“All work is honorable,” as Colin Powell has remarked. And yes, admittedly, I could use more humility.
That being said, remind me to wear lipstick the next time I’m doing laundry.
I got taken for a laundress again the other night. A young man came in with a full hamper. He said to me airily, “Is it all right if I leave my stuff here? I forgot my money. If it’s okay with you, I’ll be right back.”
I replied, “I don’t work here.”
His ears reddened as he stammered, “I thought I had seen you around the neighorhood and in here before.”
I exclaimed with incredulity at his effrontery and the weakness of his excuse, “You have seen me here! I do my laundry here! I live in your neighborhood!”

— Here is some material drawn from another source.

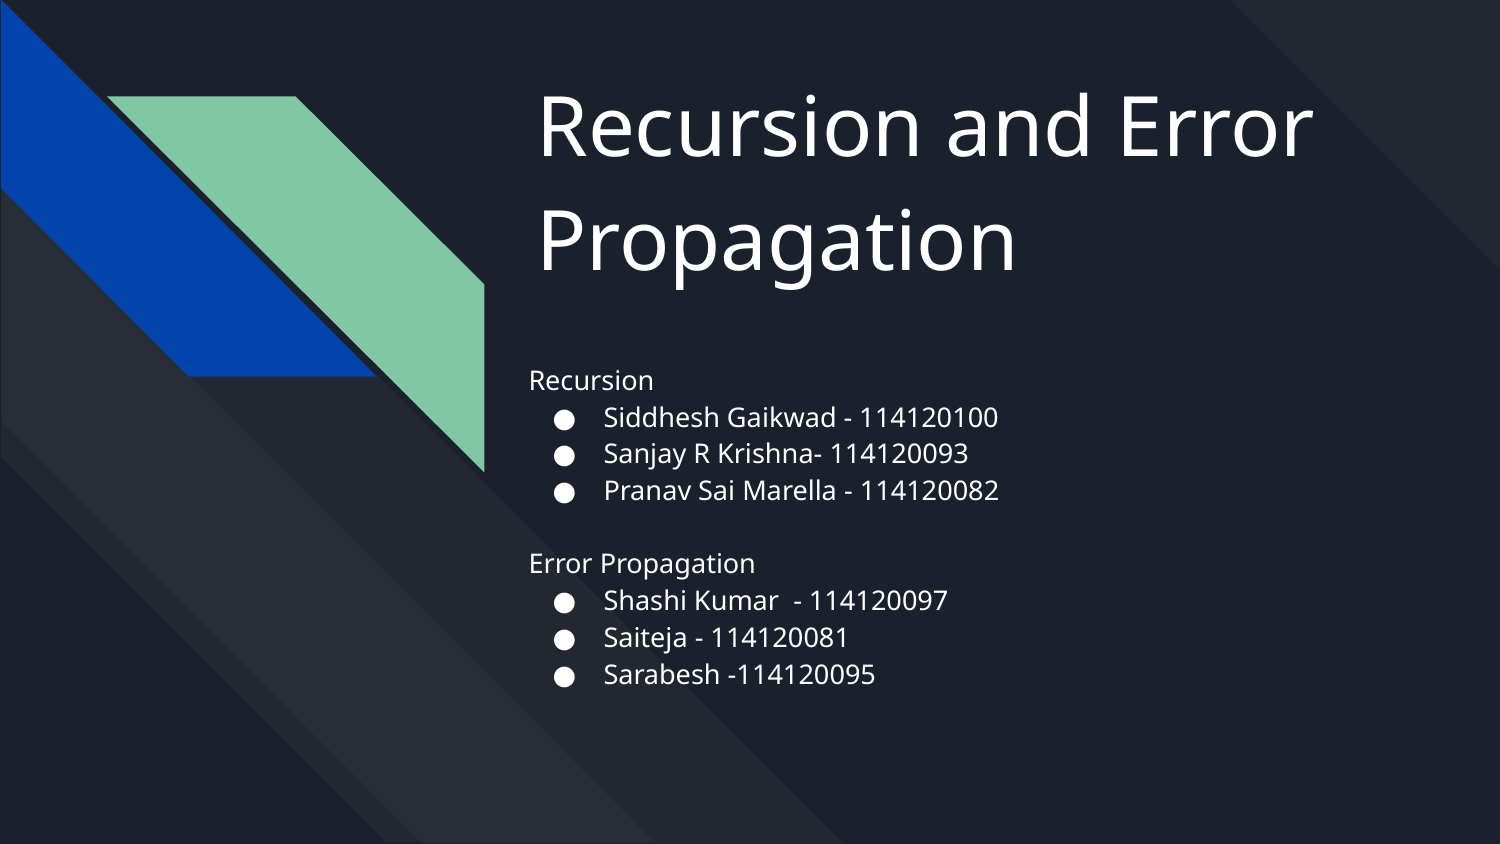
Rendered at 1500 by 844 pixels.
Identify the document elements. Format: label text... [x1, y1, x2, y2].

title Recursion and Error Propagation [521, 52, 1345, 312]
subtitle Recursion Siddhesh Gaikwad - 114120100 Sanjay R Krishna- 114120093 Pranav Sai Marella - 114120082 Error Propagation Shashi Kumar - 114120097 Saiteja - 114120081 Sarabesh -114120095 [513, 346, 1408, 785]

As I mentioned in an earlier post, clothes look terrible on me, so I dress somewhat more nicely than most people would ordinarily do for any given task. I was wearing Talbots casual and what I thought were fairly expensive shoes, at least for doing laundry. I spend twice what my coworkers do on their hair. I had turned the laundromat TV to Bloomberg, which I was sitting and watching with fairly close attention. In my pridefulness, I had imagined I had a prosperous sort of mien.
And still I was taken to be a laundry employee. The young man hadn’t even gone to the laundromat office to talk to the actual laundry lady; he saw me and immediately assumed I worked there.
This is far from the first time this has happened, nor the only laundromat.
There is no shame in being a laundress, if that is what you do for a living. But I am not a laundress, and it would be really nice not to be treated as what I am imagined to be.
I serve my bosses very well at work; and in the evening relaxing while the washing machine does the heavy work for me, I want to just sit and ogle Rishaad Salamat on Bloomberg TV without random passersby treating me like I should be at their service, too.
My humility only goes so far. I know that if I had been wearing short shorts, or if I had been tapping on my phone, I would not have been treated so peremptorily. I am asking for only that much respect.
But I know my mistake: I wasn’t wearing makeup. My clothes and hairdo just weren’t enough. I should have been wearing at least lipstick.
There’s a reason makeup is nicknamed “war paint.” Some people claim they don’t like it when a woman wears makeup; what they actually don’t like is too much makeup. In particular, they don’t like eye makeup. People treat me better, much better, when I’m wearing lipstick and blusher.
Women in power know this. If you want to be treated with respect, it doesn’t matter what ought to be the case, or what is fair treatment of women compared to men; you need to wear at least lipstick.
All of this stupidity makes me want to run out and buy more makeup.
For years, I have wanted to buy Mac lipstick in Russian Red and Nars blusher in Orgasm. These are two of the most famous shades of makeup currently on the market, possibly the most famous shades. I have wanted to satisfy my curiosity– are they really as good as people say? What is the reason for the buzz around these two top sellers in their lines?
Russian Red is supposed to look good on any woman and dress up any outfit. Orgasm is supposed to make a woman look like she has just had one, which apparently is appealing. It, too, is supposed to look good on any woman.
Maybe these two shades would keep people from treating me as if I should be serving them.
But there is no sense in this. My everyday wardrobe has five blushers and fifteen lipsticks, all from the same brand, Mary Kay, to which I am loyal because of its dependable quality and reasonable price. That may seem like a lot of shades, but I use all of them, because I wear makeup to work every day and I enjoy my war paint. Every one of these colors has its own place in my wardrobe, just as every shirt does. But more would be overkill even for me. A lot is a good amount for me, and my ascesis is not to buy too much.
It is just insecurity that makes me want to give in to my years-long curiosity and buy Russian Red and Orgasm. It isn’t that my arsenal is inadequate; it is that I was unarmed that night in the laundromat.